Chronique européenne 4 : le plan d’aide européen à Chypre
Titem | 20 mars 2013Pour ma quatrième chronique à Canal M, la radio de Vues et Voix, il a été question d’un sujet d’actualité encore brûlant : le plan d’aide européen à Chypre (à écouter ici). Un thème européen qui m’intéresse d’autant plus que j’ai vécu quatre mois à Chypre, plus particulièrement à Egkomi, en banlieue de Nicosie, la dernière capitale divisée d’Europe. C’était au printemps 2008, juste après l’élection à la présidence du néo-communiste Dimitris Christofias, dont on espérait qu’il trouverait enfin une solution à la partition de l’île. Las, nous sommes en 2013, nombreux sont encore les points de désaccord. Et pour l’élection qui a vu la victoire du candidat de la droite Nicos Anastasiades, le principal sujet était, pour une fois, la crise économique et financière.
Je ne reviens pas sur les détails du plan d’aide qui avait été conclu samedi entre les autorités européennes (chefs d’État européen et BCE) ainsi que le FMI. Tout juste me bornerais-je à considérer qu’il ne m’apparaît pas absurde de demander à ceux qui ont profité de la générosité du système bancaire chypriote de contribuer à sa sauvegarde. Cela vaut mieux, surtout s’il avait été clair dès le départ que les petits épargnants seraient épargnés. Pour pasticher Winston Churchill à propos de la démocratie, c’est sans doute la pire des solutions à l’exception de tous les autres. Opter pour une solution « à la grecque », avec l’octroi d’aides substantielles qui oblige le pays, incapable de rembourser, à imposer une cure d’austérité qui mine l’économie du pays comme le niveau de vie des citoyens, paraît exclu. Il faut tout de même garder à l’esprit que le risque que cela constitue un précédent inquiétant n’est pas nul, mais que le cas de Chypre et son secteur bancaire huit fois supérieur à son PIB dont sans doute la moitié provenant de la Russie, demeure particulier. Même le Cyprus Mail semble douter de « l’héroïsme » des députés chypriotes.

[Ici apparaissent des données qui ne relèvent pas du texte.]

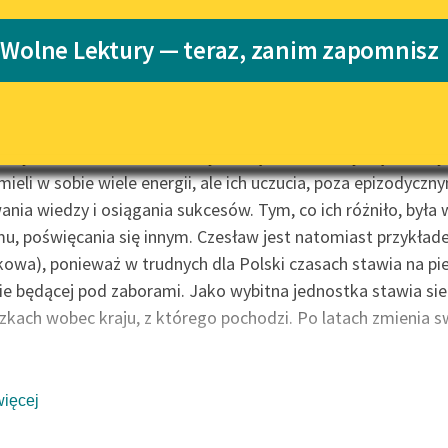
pobierz książkę
Katalog
Blog
 Wolne Lektury — teraz, zanim zapomnisz
Katalog w for
na historia Czesława o tym, jak trudno odnaleźć swoje miej
Lektury szkolne i klasyka
literatury do słuchania dla
ka powieść z 1902 roku opowiada o mężczyźnie i kobiecie, Cze
uczennic i uczniów z
szych lat dzieciństwa i których więzi zacieśniały się z każd
niepełnosprawnościami
 mieli w sobie wiele energii, ale ich uczucia, poza epizodycz
E-kolekcja lektur szkolnych i
nia wiedzy i osiągania sukcesów. Tym, co ich różniło, był
literatury do słuchania dla
mu, poświęcania się innym. Czesław jest natomiast przykł
uczennic i uczniów z
niepełnosprawnościami
owa), ponieważ w trudnych dla Polski czasach stawia na pi
ie będącej pod zaborami. Jako wybitna jednostka stawia si
Feministyczne inspiracje.
kach wobec kraju, z którego pochodzi. Po latach zmienia swo
Popularyzacja skandynawskiej
literatury feministycznej
Ręce pełne poezji
eści:
więcej
Kolekcje edukacyjne twórców
przechodzących do domeny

Lors de ma chronique, j’ai évoqué le fait que Chypre s’est tourné vers la Russie, l’un de ses principaux partenaires économiques et qu’une aide financière pourrait être conclue en échange de l’exploitation des gisements pétrogaziers au large de Chypre… Même si la Turquie, qui contrôle le tiers nord de l’île, ne manquera pas de mettre en avant ses revendications. Un correspondant du Wall Street Journal à Moscou évoque cette autre hypothèse intéressante : la Russie lorgnerait plutôt sur les infrastructures des télécoms (relativement développées) et énergétiques (en grand besoin de modernisation).

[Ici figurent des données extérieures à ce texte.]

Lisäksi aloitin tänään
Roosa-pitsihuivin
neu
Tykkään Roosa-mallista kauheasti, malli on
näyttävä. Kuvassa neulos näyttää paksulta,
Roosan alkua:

Comme les autorités européennes l’ont rappelé, la balle est dans le camp de la République de Chypre, qui avait demandé cette aide de 17 milliards d’euros, soit le montant de son PIB. Ce qui me désolé, c’est qu’une nouvelle fois, par leur impéritie, volontaire ou non, ou leur double langage, des chefs d’États européens, on a manqué précipiter l’Europe dans une nouvelle crise. Nicos Anastasiades n’est Président que depuis un mois, mais il n’a pas tardé à agir comme d’autres l’ont fait avant lui. Ainsi, accompagné de son ministre des finances, Michael Sarris et après avoir assuré leurs homologues qu’ils désiraient que tous les détenteurs d’un compte à Chypre s’acquittent de la taxe, ceci afin de ne pas heurter et discriminer les clients étrangers (russes au premier chef), il est revenu dans son pays en soulignant leurs efforts pour modérer les conséquences du « chantage » qui leur a été imposé.
Encore une fois, l’Europe est une coupable toute désignée pour des chefs d’État incapables d’assumer chez eux des décisions qu’ils ont prises dans un autre cadre institutionnel. Et cela, à l’heure où il est beaucoup question de démocratie et de légitimité en Europe dans cette période de crise économique et de défiance citoyenne, c’est bel et bien la pire des positions qui pouvait être tenue.